How was R5.5bn spent?
SAA: GORDHAN WANTS ANSWERS, SAYS GOVT HAS SEEN LITTLE PROGRESS
Says business rescue practitioners should not move towards liquidation.
Five months and some R5.5 billion down the line, the South African Airways (SAA) is still under business rescue with no clear plan in sight and Public Enterprises Minister Pravin Gordhan is not impressed with the little the rescue practitioners have done.
Giving a presentation on stateowned enterprises in a joint parliament committee meeting on Wednesday evening, Gordhan said business rescue practitioners (BRPs) Les Matuson and Siviwe Dongwana should not make a move towards liquidating the airline when there are many alternatives that could still be explored.
Matuson and Dongwana have previously made it clear that without further funding from the government they would have no option but to implement a structured winding down of the airline or a liquidation.
These plans have been placed on pause at least until Monday May 11, to give workers a chance to accept wholesale retrenchments and for government to find the requisite funding.
The show must go on
But Gordhan told MPs there will be no “fire sale” of SAA assets and that despite the BRPs saying they will not be operating any flights from today, this will need to be relooked.

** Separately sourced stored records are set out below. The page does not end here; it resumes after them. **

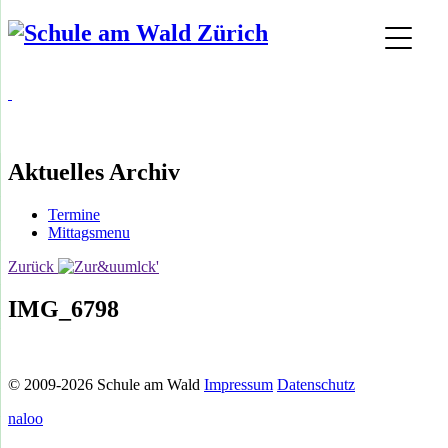
Aktuelles Archiv
Termine
Mittagsmenu
Zurück
IMG_6798
© 2009-2026 Schule am Wald
Impressum
Datenschutz
naloo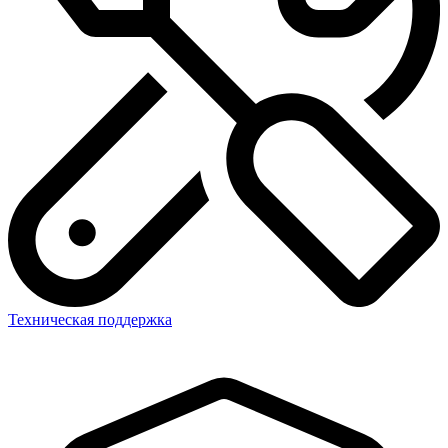
Техническая поддержка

Gordhan said one of the issues government was contending with is the lack of a “proper and fully-fledged” rescue plan from the BRPs. “At best what we had given to us yesterday [Tuesday] morning is an outline, but much of it is about the history and not too much of it is about solutions.”
Gordhan added that government would be engaging with the BRPs on the specifics regarding the shape and design of a future new airline and how that transition will happen.
He said the department would also meet with the practitioners to examine the company’s finances to locate savings from the R5.5 billion that will fund the continued operation of the airline beyond today.
Clarity
Another issue raised by Gordhan is the “sole discretion” the BRPs have had regarding how the R5.5 billion is used, saying more could have been done to save costs. “The Company’s Act does prescribe that when there are important decisions to be made by the BRPs there must be adequate consultation with the shareholder. Our view is that that has not been entirely the case.”
For instance, a United States consultancy firm Alvarez & Marsal was appointed by the BRPs on the recommendation of the lenders who contributed to the post-commencement funding.
The work done by this firm resulted in a bill of around R35 million and Gordhan said government has “not seen the product of what has been done”.
He said: “We want full access to that information so we can determine if there was value for money in that regard.”
The BRPs were also supposed to present management accounts to the Standing Committee on Public Accounts in parliament but have not done so.
Gordhan said the BRPs and the other consulting firms have been asked to reduce their fees by up to 40% “so they also contribute like the staff would be contributing to a proper outcome of this process”.
“We haven’t heard from them in this particular regard...” the minister said.